(Provided text):
.....

Hat-tip to Rip for sending me this link:

Patterson also recalled Mercer arguing that, during the Gulf War, the U.S. should simply have taken Iraq’s oil, “since it was there.” Trump, too, has said that the U.S. should have “kept the oil.” Expropriating another country’s natural resources is a violation of international law. Another onetime senior employee at Renaissance recalls hearing Mercer downplay the dangers posed by nuclear war. Mercer, speaking of the atomic bombs that the U.S. dropped on Hiroshima and Nagasaki, argued that, outside of the immediate blast zones, the radiation actually made Japanese citizens healthier. The National Academy of Sciences has found no evidence to support this notion. Nevertheless, according to the onetime employee, Mercer, who is a proponent of nuclear power, “was very excited about the idea, and felt that it meant nuclear accidents weren’t such a big deal.”

Magerman told the Wall Street Journal that Mercer’s political opinions “show contempt for the social safety net that he doesn’t need, but many Americans do.” He also said that Mercer wants the U.S. government to be “shrunk down to the size of a pinhead.” Several former colleagues of Mercer’s said that his views are akin to Objectivism, the philosophy of Ayn Rand. Magerman told me, “Bob believes that human beings have no inherent value other than how much money they make. A cat has value, he’s said, because it provides pleasure to humans. But if someone is on welfare they have negative value. If he earns a thousand times more than a schoolteacher, then he’s a thousand times more valuable.” Magerman added, “He thinks society is upside down—that government helps the weak people get strong, and makes the strong people weak by taking their money away, through taxes.” He said that this mind-set was typical of “instant billionaires” in finance, who “have no stake in society,” unlike the industrialists of the past, who “built real things.”

Yeah, that's just who we need pulling Trump's strings, a misanthropic lunatic.

.....

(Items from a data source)
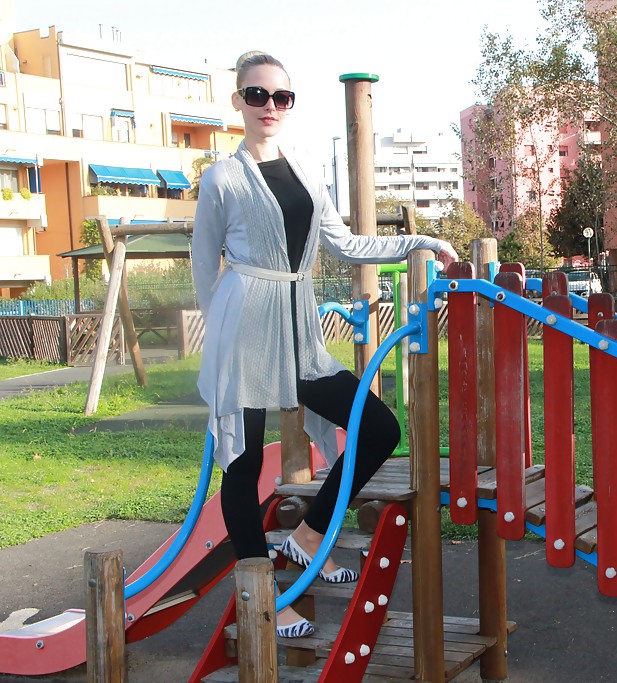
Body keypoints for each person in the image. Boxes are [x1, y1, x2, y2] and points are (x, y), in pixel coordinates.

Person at [191, 51, 457, 638]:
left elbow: (345, 244)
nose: (269, 107)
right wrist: (223, 338)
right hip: (244, 328)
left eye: (281, 97)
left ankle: (309, 534)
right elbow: (203, 267)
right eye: (257, 95)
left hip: (298, 332)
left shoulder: (308, 171)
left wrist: (422, 241)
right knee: (240, 464)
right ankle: (263, 600)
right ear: (238, 101)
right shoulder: (221, 178)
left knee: (379, 427)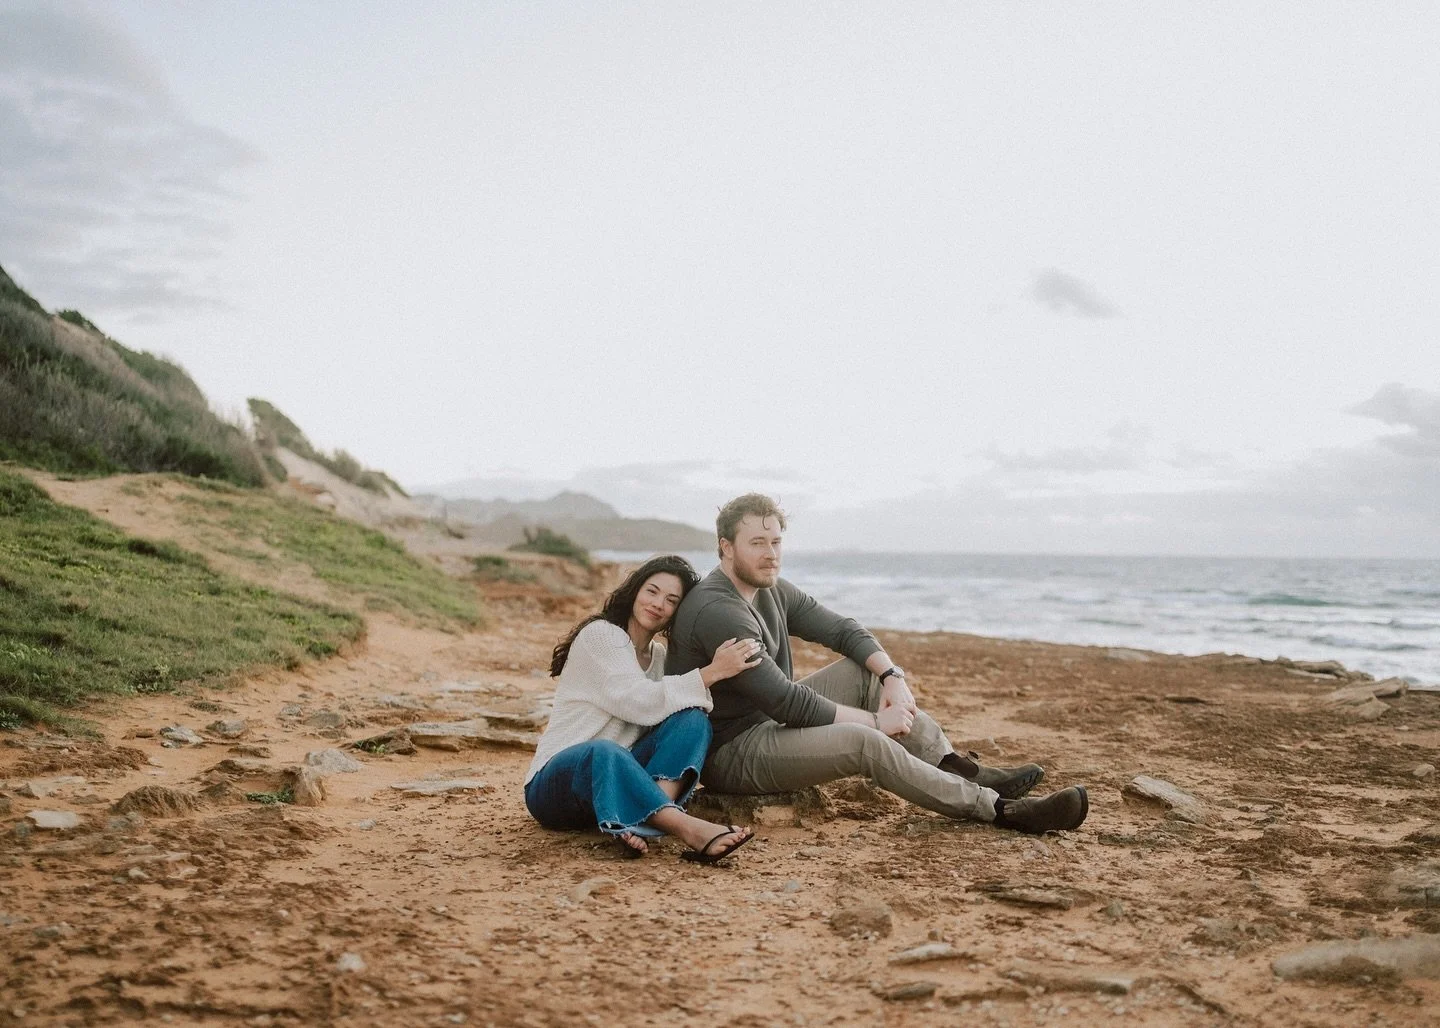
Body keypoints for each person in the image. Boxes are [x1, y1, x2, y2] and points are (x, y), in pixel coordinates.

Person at [665, 494, 1090, 835]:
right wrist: (875, 722)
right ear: (725, 547)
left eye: (776, 542)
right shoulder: (719, 609)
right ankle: (1001, 810)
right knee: (864, 742)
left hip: (768, 724)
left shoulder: (770, 588)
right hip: (733, 752)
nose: (771, 554)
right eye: (757, 543)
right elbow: (786, 702)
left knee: (863, 671)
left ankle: (962, 771)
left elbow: (844, 630)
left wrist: (892, 677)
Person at [525, 554, 762, 862]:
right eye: (652, 591)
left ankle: (642, 818)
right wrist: (711, 672)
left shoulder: (660, 658)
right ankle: (687, 828)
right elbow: (637, 701)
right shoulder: (601, 635)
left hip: (616, 787)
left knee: (693, 719)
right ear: (635, 590)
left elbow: (686, 707)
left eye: (672, 600)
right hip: (555, 785)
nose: (658, 604)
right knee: (604, 751)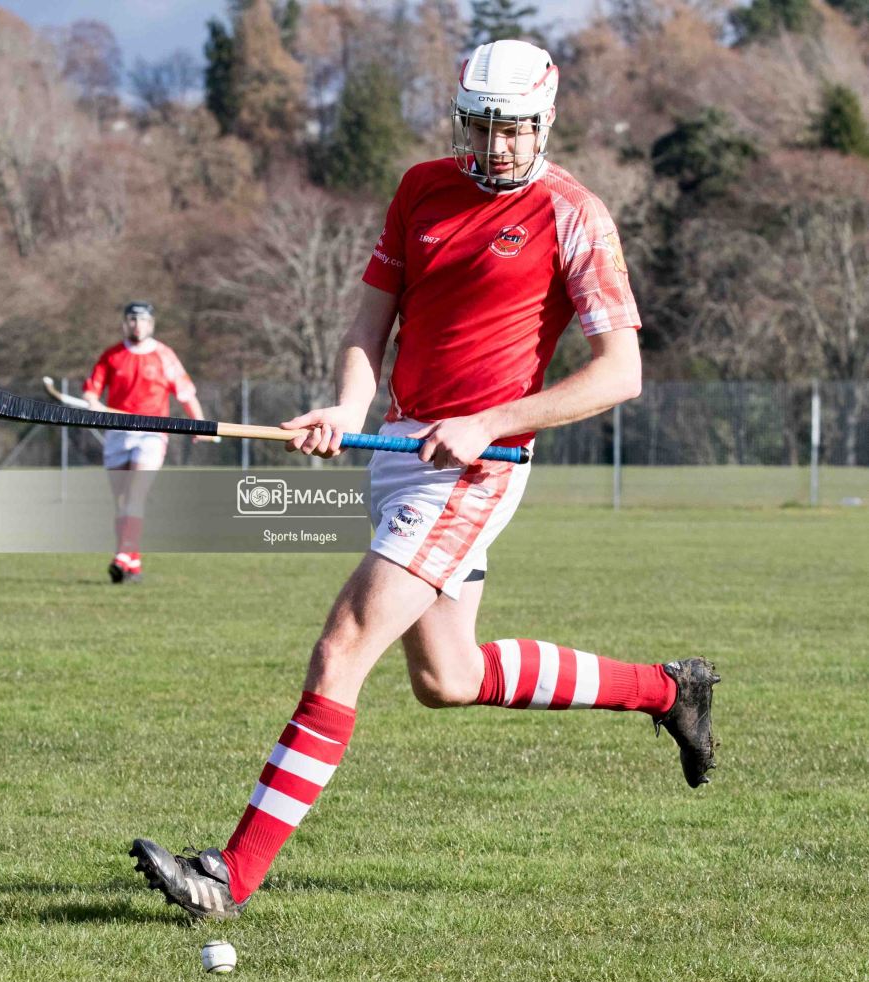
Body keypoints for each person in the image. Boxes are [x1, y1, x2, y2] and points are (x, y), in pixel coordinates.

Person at [129, 40, 720, 918]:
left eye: (512, 130)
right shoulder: (420, 189)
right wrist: (346, 409)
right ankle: (671, 690)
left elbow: (619, 373)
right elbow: (370, 325)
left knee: (343, 644)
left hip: (477, 464)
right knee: (447, 675)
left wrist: (488, 422)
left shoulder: (575, 215)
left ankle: (230, 875)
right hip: (399, 451)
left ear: (545, 124)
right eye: (479, 128)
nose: (495, 147)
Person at [83, 301, 206, 583]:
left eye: (142, 320)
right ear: (125, 323)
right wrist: (92, 402)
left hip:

.....

Using the excerpt about Mercer, explain in one to three sentences why Mercer felt nuclear accidents weren't such a big deal. Work only from the excerpt about Mercer.

According to a onetime employee, Mercer argued that outside the immediate blast zones at Hiroshima and Nagasaki, the radiation from the atomic bombs actually made Japanese citizens healthier. He was very excited about this idea and felt it meant nuclear accidents weren't such a big deal.